Réussir sa première année de faculté

Batch operation process

L’entrée dans l’enseignement supérieur marque une nouvelle façon de conduire ses études. Du tutorat au rattrapage en ligne, des aides pour prendre le bon rythme et éviter l’échec.

En 2007, l’Observatoire national de la vie étudiante lançait un cri d’alarme sous la forme d’un rapport portant sur l’abandon des études supérieures. On y apprenait que près de 90 000 jeunes quittent chaque année l’enseignement supérieur sans diplôme.

Des aides ont été mises en place pour enrayer ces échecs. Plusieurs dispositifs gratuits sont à la disposition des étudiants : tutorat, accompagnement, cours de soutien, réorientation en cours d’année et stages de prérentrée.

Se méfier de la liberté qu’offre la fac

"Après le lycée, les étudiants ont envie de souffler", constate Michel Weber, de l'université de Lorraine. Finis les cours obligatoires avec devoirs à rendre et leçons à connaître. Les enseignements se déroulent dans des amphithéâtres surchargés où l’on se sent bien seul au milieu de la foule. Et si les travaux dirigés sont plus rassurants, chacun reste livré à lui-même.

Décontenancés, de nombreux jeunes se présentent aux premiers contrôles avec désinvolture, sans bien savoir ce qui les attend. L’évaluation de fin de semestre est alors décevante.

La généralisation du tutorat à l'université

Afin de pallier le découragement des nouveaux venus, depuis plus de dix ans, des facultés pilotes pratiquent un tutorat d’accompagnement.

À la rentrée 2008, la mesure a été généralisée à l’ensemble de la France. Des étudiants de deuxième ou troisième cycle interviennent dès les premiers cours pour aider les nouveaux arrivants à mieux se repérer. Ils les suivent tout au long de l’année pour leur expliquer ce qu’on attend d’eux et comment se déroulent les examens.

Des cours de soutien gratuits

Tablant sur la peur de l’échec, les officines de cours privés distribuent aux étudiants des prospectus alarmistes. Avant d’y avoir recours, profitez des offres gratuites mises en place par de nombreuses unités de formation.

Se réorienter en cours d’année

Les erreurs de filière sont fréquentes en première année. Les universités ont donc mis en place un système d’orientation active lors de l’inscription, puis une réorientation au premier semestre.

Les bacheliers technologiques ou professionnels sont les principales victimes de l’échec : la majorité d'entre eux sortent sans diplôme. La plupart se retrouvent à la fac par hasard, car leur dossier n’a pas été retenu pour intégrer un BTS ou un DUT (ces filières, très axées sur l’emploi, attirent de plus en plus de bacheliers généraux).
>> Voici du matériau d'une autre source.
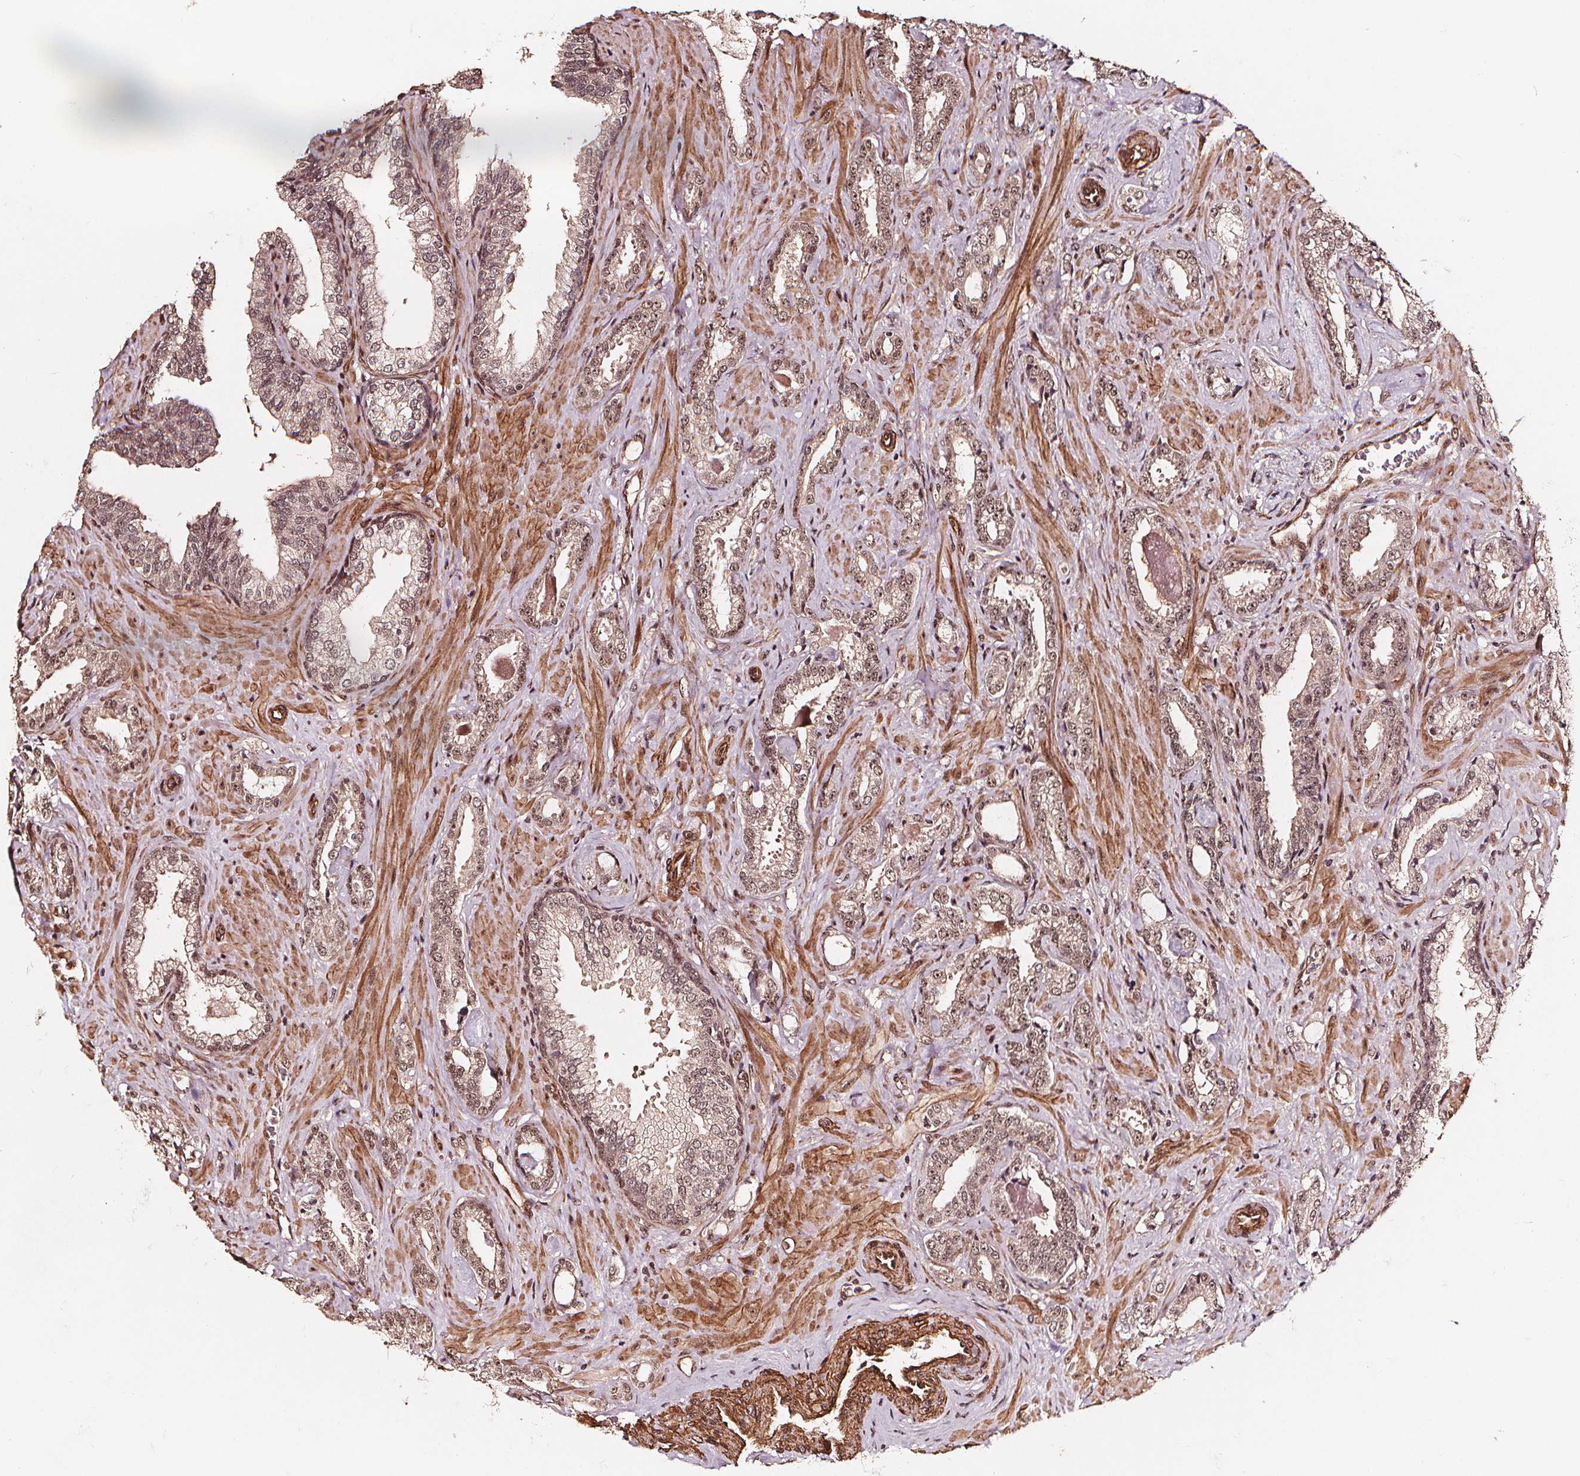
{"staining": {"intensity": "weak", "quantity": ">75%", "location": "cytoplasmic/membranous,nuclear"}, "tissue": "prostate cancer", "cell_type": "Tumor cells", "image_type": "cancer", "snomed": [{"axis": "morphology", "description": "Adenocarcinoma, Low grade"}, {"axis": "topography", "description": "Prostate"}], "caption": "This is an image of IHC staining of prostate adenocarcinoma (low-grade), which shows weak expression in the cytoplasmic/membranous and nuclear of tumor cells.", "gene": "EXOSC9", "patient": {"sex": "male", "age": 61}}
Préparer l’insertion professionnelle

Dans l’UFR d’histoire et de sociologie de Marne-la-Vallée, l’équipe pédagogique met en avant l’intervention sur l’insertion professionnelle.

On réussit mieux lorsqu’on a un projet professionnel, constate Alexandre Mathieu-Fritz, maître de conférences en sociologie. Aussi, dès la rentrée, nous organisons une réunion sur les débouchés et des ateliers avec des professionnels de l’insertion qui apprennent aux étudiants à faire une lettre de motivation ou un CV pour trouver un stage."

Les bacheliers obtiennent le plus souvent un diplôme

Après le lycée, l’université est déroutante. Pourtant le tableau n’est pas aussi noir qu’on le laisse entendre. En tenant compte des étudiants "fantômes" qui s’inscrivent pour avoir une carte d’étudiant et la Sécurité sociale sans jamais passer de diplôme, près de 80 % des bacheliers entrés dans l’enseignement supérieur en sortent néanmoins avec un diplôme.

Étudiant, adoptez la fac’attitude !

  • Fréquentez régulièrement le campus, non seulement les cours, mais aussi la cafétéria, une association sportive, le ciné-club.
  • Apprenez à découvrir toutes les richesses de l’enseignement en ligne : cours, annales avec corrigés, forums de discussion.
  • Profitez du tutorat et du soutien gratuits.